AI Powered Recycle Sorter




For the Maker Faire showcase, I designed and built a recycling sorter that combined CAD design, laser-cut fabrication, machine learning software, and hardware integration. The goal was to create a functional prototype capable of classifying recyclables and trash, while also representing my broader interest in sustainability and engineering design.
Project Overview
CAD Design (SolidWorks), Laser Cutting (Glowforge), Hardware Prototyping, Servo Motor Integration, Microbit Programming, Arduino & ESP32 Exploration, Teachable Machine Image Classification, and Iterative Prototyping
Skills and Tools Applied




I began with sketches and then created a digital chassis design in SolidWorks, experimenting with different structural concepts. The chassis was prototyped in cardboard before being cut from wood using the Glowforge laser cutter. Through several iterations, I refined tolerances, added holders for servos and cameras, and painted interior surfaces white to improve object recognition contrast
Design and CAD Modeling












The physical system started with a Pixy2 camera, servo motors, and structural supports glued and reinforced for strength, but I instead used a computer camera to integrate into the software well. Several iterations were necessary to ensure the sorter could mount on a wall and hold the electronics securely.

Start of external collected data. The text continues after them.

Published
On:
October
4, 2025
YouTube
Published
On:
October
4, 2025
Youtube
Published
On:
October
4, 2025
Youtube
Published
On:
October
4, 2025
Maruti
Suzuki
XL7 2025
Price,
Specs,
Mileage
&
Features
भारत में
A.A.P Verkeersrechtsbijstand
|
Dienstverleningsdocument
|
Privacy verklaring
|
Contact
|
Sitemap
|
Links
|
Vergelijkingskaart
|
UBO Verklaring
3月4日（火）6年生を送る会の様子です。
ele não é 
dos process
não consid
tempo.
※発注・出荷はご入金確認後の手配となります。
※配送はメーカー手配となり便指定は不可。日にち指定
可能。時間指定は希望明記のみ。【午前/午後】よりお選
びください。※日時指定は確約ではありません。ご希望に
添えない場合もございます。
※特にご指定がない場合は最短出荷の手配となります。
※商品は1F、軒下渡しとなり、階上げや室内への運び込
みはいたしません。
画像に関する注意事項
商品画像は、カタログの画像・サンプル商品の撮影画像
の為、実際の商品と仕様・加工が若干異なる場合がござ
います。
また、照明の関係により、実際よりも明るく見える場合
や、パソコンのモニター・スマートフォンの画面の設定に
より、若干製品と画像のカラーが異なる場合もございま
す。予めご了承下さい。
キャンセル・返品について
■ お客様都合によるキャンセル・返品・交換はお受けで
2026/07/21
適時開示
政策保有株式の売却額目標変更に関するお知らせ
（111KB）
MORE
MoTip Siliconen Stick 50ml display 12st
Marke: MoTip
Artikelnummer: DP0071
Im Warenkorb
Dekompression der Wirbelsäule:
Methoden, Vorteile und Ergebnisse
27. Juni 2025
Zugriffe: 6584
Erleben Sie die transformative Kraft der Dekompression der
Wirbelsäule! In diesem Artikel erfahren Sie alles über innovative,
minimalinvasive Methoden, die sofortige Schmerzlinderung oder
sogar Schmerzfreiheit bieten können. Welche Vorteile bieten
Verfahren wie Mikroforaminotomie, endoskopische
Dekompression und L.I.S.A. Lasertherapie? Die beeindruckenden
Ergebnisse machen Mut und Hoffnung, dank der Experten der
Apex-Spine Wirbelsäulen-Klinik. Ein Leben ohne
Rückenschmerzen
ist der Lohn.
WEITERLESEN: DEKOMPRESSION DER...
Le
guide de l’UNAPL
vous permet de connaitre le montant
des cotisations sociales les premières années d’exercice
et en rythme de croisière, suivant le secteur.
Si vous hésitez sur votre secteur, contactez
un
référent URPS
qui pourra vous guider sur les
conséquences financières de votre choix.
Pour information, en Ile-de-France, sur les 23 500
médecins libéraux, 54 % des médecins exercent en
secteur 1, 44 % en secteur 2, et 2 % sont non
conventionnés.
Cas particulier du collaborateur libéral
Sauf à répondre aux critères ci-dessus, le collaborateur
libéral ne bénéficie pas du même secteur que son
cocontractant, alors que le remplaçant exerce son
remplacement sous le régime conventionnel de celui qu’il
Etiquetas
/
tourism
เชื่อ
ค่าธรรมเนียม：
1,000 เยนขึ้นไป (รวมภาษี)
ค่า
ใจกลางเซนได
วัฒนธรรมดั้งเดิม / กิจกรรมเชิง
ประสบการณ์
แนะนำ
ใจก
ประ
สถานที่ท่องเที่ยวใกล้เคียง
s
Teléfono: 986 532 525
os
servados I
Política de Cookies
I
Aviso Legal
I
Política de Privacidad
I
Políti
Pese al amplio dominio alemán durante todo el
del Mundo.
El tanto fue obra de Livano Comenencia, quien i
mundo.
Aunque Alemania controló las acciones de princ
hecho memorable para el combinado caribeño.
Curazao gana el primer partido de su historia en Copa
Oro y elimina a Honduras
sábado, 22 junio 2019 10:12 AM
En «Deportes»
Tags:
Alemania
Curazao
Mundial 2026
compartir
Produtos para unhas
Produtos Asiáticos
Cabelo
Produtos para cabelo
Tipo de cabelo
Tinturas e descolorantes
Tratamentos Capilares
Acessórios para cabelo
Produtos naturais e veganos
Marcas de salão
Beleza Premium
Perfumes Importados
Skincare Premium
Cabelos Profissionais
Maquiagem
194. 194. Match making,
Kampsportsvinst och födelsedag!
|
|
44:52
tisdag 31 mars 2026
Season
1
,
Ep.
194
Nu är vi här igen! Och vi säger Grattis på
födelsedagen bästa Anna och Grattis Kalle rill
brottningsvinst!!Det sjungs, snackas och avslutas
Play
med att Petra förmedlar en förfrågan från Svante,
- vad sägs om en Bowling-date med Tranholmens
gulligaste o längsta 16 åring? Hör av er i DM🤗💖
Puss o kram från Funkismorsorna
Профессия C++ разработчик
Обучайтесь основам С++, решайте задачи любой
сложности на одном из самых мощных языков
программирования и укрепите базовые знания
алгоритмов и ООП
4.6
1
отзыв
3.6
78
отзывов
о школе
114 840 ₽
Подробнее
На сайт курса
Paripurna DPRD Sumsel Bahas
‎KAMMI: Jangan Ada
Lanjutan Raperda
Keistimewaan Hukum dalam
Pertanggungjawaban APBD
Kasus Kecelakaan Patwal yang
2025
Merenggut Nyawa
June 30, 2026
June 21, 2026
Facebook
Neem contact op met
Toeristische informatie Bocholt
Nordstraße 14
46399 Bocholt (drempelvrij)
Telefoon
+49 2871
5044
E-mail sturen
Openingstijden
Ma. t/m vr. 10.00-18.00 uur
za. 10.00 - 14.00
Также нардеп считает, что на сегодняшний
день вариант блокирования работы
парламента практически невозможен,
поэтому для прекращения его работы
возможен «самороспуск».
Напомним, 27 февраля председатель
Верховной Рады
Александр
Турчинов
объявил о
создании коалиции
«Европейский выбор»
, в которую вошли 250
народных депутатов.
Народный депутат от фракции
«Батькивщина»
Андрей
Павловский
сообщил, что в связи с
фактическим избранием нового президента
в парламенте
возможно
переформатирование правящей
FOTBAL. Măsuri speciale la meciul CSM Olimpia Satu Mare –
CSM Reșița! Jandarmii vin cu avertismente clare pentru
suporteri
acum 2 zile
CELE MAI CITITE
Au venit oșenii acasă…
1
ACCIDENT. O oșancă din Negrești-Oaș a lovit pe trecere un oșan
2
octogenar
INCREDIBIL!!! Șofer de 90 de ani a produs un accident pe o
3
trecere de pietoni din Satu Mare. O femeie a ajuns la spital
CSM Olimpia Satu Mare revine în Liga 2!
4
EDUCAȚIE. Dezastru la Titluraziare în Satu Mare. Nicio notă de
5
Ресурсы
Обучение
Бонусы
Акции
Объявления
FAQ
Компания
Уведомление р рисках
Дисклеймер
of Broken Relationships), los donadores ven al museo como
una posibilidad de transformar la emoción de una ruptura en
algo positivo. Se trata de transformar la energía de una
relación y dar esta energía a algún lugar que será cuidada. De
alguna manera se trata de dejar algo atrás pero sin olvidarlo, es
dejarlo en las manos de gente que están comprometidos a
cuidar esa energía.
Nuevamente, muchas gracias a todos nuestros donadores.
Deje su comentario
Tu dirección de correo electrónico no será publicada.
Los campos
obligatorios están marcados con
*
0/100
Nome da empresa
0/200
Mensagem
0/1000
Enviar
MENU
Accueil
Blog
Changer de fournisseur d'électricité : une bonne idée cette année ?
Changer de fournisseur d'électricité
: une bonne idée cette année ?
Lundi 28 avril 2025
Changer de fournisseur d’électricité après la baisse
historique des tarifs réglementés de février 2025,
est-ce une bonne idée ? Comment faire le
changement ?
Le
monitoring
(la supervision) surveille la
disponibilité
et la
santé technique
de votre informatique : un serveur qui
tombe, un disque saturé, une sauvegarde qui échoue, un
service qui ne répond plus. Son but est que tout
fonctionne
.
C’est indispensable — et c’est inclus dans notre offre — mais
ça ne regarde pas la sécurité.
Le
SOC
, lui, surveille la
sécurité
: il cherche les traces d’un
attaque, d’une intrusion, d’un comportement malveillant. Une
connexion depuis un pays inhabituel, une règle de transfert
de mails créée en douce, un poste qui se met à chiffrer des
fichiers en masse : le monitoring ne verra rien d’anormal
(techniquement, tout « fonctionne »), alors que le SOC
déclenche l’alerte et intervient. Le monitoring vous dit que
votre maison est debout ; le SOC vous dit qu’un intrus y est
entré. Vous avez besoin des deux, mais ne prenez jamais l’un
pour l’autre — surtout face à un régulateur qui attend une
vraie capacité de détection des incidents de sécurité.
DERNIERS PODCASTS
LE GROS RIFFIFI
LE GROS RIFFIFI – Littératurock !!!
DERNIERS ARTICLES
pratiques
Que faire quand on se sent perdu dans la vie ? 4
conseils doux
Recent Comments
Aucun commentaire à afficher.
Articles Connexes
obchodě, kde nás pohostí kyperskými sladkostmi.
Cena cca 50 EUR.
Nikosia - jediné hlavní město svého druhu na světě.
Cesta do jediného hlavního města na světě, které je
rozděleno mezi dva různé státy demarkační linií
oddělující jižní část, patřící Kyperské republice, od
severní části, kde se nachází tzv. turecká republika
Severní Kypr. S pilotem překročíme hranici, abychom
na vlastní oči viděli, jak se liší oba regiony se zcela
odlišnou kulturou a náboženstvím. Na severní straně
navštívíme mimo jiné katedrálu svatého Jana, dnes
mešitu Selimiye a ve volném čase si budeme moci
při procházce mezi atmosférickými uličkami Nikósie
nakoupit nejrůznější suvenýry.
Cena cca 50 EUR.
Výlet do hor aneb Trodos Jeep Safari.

The hardware was integrated with a computer and microcontrollers, evolving through trials with Arduino, ESP32, and finally Microbit, to achieve reliable control
Hardware Developement








The recognition system was trained using Google’s Teachable Machine, which classified images into recycling vs. trash categories. Hundreds of pictures of bottles, cardboard, paper, wires, wrappers, and bags were used to refine accuracy. While initial attempts to connect directly with Arduino and ESP32 failed, I successfully linked Teachable Machine with Microbit, enabling the sorter to classify inputs and control servos for sorting.
Software and Machine Learning
The final prototype successfully identified and sorted items as recyclable or trash, demonstrating the feasibility of low-cost, small-scale machine learning recycling systems. The project showed how persistence and iteration lead to functional design, and it highlighted the potential for combining engineering design, fabrication, and AI tools to promote sustainability.